11/06/2008

Costalera


Uno tiene que ser costalero de su propio cuerpo
y de sus propias penas.

Estaba casi bien. Quiero decir, no había preocupaciones excesivas.
Había asumido mis imposibles. Mis estudios rodaban y yo con ellos.
Sólo una cosa que no entendía. No me reía. Y quería reírme;
la sonrisa abierta y las carcajadas de hipo, los mofletes de niña chica...
no aparecían en el catálogo.

Los busqué debajo de la almohada y entre las sábanas negras de H.,
desmonté un sofá-cama en el que nadie duerme desde el primer cuarto,
pensé que quizá se habían quedado pegados en algún espejo
y recorrí todos los escaparates de aquí a Sevilla, por si acaso...
Si la tenía B. sólo tendría que pedírsela
y estaba segura que ni F. ni L. se la habían llevado
(aunque no podría jurarlo); a no ser que se escondiera
en uno de los bolsillos de A. y se fuera a conocer mundo...

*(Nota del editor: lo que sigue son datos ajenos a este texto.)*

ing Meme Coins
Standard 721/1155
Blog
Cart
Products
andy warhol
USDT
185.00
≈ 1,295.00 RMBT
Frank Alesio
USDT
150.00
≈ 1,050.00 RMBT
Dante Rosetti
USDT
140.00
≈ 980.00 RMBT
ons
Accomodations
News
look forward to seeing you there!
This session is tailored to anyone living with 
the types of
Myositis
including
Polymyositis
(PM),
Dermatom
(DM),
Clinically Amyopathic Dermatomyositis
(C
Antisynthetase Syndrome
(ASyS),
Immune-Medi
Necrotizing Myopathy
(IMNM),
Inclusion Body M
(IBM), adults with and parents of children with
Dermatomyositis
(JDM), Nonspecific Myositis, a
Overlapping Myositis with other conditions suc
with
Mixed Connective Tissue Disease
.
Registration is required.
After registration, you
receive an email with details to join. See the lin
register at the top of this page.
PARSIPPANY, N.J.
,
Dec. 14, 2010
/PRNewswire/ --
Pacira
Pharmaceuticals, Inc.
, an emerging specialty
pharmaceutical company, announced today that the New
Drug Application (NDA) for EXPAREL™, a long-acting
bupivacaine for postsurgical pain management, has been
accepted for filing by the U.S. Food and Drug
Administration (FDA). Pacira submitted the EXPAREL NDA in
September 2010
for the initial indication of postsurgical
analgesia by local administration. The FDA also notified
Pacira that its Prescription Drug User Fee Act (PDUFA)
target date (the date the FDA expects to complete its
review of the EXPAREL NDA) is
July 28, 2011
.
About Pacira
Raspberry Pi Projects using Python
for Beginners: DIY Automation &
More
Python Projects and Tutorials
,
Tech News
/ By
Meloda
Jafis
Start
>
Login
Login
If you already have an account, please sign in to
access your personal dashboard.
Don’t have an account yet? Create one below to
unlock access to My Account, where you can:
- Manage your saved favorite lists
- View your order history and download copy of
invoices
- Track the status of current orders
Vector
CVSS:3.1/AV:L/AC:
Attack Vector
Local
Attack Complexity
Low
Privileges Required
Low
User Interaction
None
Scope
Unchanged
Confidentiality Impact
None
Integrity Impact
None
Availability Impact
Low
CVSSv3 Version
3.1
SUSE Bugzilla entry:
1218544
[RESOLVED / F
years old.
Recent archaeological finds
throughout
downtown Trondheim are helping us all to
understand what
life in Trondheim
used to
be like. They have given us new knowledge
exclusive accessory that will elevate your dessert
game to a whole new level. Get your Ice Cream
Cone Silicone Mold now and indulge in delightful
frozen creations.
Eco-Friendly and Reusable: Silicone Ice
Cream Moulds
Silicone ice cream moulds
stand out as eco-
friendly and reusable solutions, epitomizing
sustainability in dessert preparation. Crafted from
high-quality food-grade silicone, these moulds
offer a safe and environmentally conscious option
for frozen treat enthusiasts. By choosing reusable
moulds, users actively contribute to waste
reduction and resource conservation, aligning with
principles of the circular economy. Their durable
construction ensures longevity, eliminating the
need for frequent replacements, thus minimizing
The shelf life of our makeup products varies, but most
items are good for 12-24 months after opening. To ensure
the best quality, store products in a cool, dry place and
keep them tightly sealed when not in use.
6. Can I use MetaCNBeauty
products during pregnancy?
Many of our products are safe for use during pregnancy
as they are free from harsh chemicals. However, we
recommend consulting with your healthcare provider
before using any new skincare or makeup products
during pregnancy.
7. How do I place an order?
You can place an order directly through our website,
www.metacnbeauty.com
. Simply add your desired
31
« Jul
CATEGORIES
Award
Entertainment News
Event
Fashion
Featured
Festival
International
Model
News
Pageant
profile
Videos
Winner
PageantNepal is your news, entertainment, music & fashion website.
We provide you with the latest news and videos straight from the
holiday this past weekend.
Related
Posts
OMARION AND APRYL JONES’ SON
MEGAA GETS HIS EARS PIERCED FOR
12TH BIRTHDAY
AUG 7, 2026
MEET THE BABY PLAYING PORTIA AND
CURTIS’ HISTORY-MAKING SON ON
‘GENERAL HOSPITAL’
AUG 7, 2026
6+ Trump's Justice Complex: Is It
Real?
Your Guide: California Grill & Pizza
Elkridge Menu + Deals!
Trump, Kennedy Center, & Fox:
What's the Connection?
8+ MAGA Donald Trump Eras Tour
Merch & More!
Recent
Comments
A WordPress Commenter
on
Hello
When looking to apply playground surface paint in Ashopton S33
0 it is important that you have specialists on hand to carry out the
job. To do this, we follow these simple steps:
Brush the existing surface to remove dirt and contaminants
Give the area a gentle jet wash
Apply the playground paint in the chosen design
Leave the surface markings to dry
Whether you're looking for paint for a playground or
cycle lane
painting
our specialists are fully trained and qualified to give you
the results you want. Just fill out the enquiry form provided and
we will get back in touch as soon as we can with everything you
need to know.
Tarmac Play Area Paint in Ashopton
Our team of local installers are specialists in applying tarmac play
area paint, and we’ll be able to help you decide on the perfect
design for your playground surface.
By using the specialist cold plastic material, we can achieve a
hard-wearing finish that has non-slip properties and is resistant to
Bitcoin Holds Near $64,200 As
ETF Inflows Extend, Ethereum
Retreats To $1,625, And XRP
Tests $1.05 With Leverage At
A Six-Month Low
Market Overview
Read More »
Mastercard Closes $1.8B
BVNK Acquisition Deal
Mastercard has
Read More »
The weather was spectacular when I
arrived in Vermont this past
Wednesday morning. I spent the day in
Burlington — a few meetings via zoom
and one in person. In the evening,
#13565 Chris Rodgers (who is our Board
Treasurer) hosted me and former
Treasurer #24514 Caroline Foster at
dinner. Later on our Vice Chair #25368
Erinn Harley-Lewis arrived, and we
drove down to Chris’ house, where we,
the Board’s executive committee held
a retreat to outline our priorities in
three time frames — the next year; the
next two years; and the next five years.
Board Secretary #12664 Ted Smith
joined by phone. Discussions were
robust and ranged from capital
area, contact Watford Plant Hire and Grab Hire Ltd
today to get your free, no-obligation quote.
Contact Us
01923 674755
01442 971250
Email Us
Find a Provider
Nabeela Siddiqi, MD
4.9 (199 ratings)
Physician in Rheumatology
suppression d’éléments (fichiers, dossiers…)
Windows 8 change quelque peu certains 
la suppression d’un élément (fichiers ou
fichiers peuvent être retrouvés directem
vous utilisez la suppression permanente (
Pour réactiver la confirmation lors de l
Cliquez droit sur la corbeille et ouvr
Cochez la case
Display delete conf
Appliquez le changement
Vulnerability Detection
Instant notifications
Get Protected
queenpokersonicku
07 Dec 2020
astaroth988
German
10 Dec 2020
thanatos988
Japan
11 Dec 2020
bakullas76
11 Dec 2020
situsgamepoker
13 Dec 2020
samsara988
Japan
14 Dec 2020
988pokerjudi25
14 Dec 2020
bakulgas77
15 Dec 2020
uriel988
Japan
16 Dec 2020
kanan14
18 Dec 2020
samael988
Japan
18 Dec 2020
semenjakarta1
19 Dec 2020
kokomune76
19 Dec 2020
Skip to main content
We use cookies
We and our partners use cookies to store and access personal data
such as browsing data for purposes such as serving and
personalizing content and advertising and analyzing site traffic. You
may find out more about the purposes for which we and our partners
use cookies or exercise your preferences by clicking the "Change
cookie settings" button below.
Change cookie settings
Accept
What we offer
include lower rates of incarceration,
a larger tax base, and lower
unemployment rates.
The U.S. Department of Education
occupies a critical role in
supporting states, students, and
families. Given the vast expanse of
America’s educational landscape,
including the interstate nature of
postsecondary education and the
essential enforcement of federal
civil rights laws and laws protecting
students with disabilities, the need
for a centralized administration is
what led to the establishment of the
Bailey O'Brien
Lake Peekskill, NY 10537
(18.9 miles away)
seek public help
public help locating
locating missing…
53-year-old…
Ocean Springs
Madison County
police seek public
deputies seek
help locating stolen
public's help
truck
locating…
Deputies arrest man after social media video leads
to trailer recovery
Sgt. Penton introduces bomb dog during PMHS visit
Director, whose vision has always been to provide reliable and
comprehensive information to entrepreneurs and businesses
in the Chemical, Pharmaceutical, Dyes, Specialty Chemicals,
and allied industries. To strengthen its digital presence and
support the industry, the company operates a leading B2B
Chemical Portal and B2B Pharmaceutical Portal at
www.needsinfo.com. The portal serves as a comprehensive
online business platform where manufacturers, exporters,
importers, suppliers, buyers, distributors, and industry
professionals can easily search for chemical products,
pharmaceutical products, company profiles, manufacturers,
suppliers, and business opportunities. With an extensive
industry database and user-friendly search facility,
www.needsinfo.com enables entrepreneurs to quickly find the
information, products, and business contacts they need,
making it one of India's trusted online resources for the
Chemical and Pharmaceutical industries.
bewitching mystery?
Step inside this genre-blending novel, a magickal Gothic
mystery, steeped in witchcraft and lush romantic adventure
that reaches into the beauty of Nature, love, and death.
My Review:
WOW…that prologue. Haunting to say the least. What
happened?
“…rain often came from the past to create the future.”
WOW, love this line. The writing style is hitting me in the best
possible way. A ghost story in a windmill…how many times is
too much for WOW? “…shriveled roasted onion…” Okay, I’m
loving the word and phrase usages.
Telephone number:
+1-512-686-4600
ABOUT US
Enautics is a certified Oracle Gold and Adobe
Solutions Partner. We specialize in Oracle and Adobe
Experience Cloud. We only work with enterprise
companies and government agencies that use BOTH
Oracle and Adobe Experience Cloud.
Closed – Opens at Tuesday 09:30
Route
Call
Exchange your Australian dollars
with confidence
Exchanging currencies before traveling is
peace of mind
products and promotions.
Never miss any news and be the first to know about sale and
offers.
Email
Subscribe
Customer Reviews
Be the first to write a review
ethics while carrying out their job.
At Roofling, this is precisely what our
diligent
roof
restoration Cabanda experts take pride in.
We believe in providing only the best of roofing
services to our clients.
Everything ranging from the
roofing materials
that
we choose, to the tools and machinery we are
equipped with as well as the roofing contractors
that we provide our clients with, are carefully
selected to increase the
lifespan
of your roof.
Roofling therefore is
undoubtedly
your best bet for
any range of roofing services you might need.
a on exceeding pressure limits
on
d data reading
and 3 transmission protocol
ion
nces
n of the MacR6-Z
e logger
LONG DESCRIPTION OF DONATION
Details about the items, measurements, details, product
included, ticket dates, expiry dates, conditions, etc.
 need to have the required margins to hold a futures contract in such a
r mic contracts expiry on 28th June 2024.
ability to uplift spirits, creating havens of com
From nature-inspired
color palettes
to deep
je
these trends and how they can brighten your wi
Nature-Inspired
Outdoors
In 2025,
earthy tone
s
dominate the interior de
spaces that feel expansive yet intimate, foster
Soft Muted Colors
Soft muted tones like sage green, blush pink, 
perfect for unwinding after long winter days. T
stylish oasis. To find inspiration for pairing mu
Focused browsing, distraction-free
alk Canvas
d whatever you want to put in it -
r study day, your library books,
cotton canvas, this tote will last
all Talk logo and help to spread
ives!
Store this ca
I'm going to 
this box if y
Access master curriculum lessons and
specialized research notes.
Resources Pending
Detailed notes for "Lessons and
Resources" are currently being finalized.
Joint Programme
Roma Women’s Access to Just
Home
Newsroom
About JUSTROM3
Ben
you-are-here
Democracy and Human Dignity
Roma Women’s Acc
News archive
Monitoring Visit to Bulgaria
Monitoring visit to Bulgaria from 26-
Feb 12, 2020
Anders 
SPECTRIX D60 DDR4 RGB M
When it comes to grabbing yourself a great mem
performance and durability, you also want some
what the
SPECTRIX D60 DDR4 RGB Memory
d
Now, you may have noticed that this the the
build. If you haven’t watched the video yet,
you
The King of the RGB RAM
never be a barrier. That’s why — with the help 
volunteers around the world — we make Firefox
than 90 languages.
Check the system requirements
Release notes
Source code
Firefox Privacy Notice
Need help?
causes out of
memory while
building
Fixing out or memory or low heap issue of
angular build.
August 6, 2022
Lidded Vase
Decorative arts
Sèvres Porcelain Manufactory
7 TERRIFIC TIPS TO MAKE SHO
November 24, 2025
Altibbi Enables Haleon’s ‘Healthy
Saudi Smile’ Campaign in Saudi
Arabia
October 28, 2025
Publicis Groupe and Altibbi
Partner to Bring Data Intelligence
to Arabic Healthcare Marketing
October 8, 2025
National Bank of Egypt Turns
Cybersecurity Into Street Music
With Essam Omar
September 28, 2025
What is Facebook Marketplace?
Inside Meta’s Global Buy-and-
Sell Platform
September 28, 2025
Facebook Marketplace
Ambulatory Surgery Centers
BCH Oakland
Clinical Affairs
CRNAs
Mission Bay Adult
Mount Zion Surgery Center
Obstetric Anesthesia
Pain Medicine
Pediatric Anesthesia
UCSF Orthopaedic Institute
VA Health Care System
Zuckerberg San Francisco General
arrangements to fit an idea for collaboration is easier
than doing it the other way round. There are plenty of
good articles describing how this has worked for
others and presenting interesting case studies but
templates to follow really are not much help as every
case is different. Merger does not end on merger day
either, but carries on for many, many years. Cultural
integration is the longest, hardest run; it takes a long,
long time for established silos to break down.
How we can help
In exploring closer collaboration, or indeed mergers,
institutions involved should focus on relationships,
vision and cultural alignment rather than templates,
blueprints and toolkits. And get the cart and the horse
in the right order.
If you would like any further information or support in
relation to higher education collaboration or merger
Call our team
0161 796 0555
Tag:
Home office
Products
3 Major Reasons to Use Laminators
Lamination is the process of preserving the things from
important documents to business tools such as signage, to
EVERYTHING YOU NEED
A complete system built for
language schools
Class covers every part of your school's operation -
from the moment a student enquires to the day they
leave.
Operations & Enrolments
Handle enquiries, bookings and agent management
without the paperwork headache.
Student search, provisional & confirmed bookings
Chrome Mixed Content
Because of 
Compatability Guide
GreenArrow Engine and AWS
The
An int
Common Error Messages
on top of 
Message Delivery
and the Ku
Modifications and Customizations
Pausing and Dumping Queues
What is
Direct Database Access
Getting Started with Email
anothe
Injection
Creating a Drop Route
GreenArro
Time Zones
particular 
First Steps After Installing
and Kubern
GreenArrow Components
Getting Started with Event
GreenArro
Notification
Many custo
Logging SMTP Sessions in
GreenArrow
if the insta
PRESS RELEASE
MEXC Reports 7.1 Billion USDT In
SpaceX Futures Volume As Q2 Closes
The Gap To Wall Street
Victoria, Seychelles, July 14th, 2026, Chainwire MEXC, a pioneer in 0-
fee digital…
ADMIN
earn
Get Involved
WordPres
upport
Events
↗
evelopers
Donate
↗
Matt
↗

Lo que yo decía, que mi sonrisa no aparecía.
Pero de frente y para no olvidarlo apareció M.
¿Y ahora?
Ni sonrisa ni leches. Sujetándome el puño para no darle.
Agujas que pinchan y no sacan sangre. Diluvios en los ojos.
-Hola...
¿Cómo que hola?¿Quién eres tú para mirarme?¿Quién eres tú
para negar mi dolor, mi rabia, mi vida, mi sueño, mi aprendizaje?
¿Quién eres tú para despreciar?
¿Quién eres tú?
Sólo gilipollas, gracias.
(Aunque, de eso, sea responsable, en parte, mi amor)


Lo dicho: copazo, chocolate, chucherías, lágrimas y escritura.
Por fín llegó el momento del encuentro. Creo que no salí tan mal parada (porque pararme, me paré).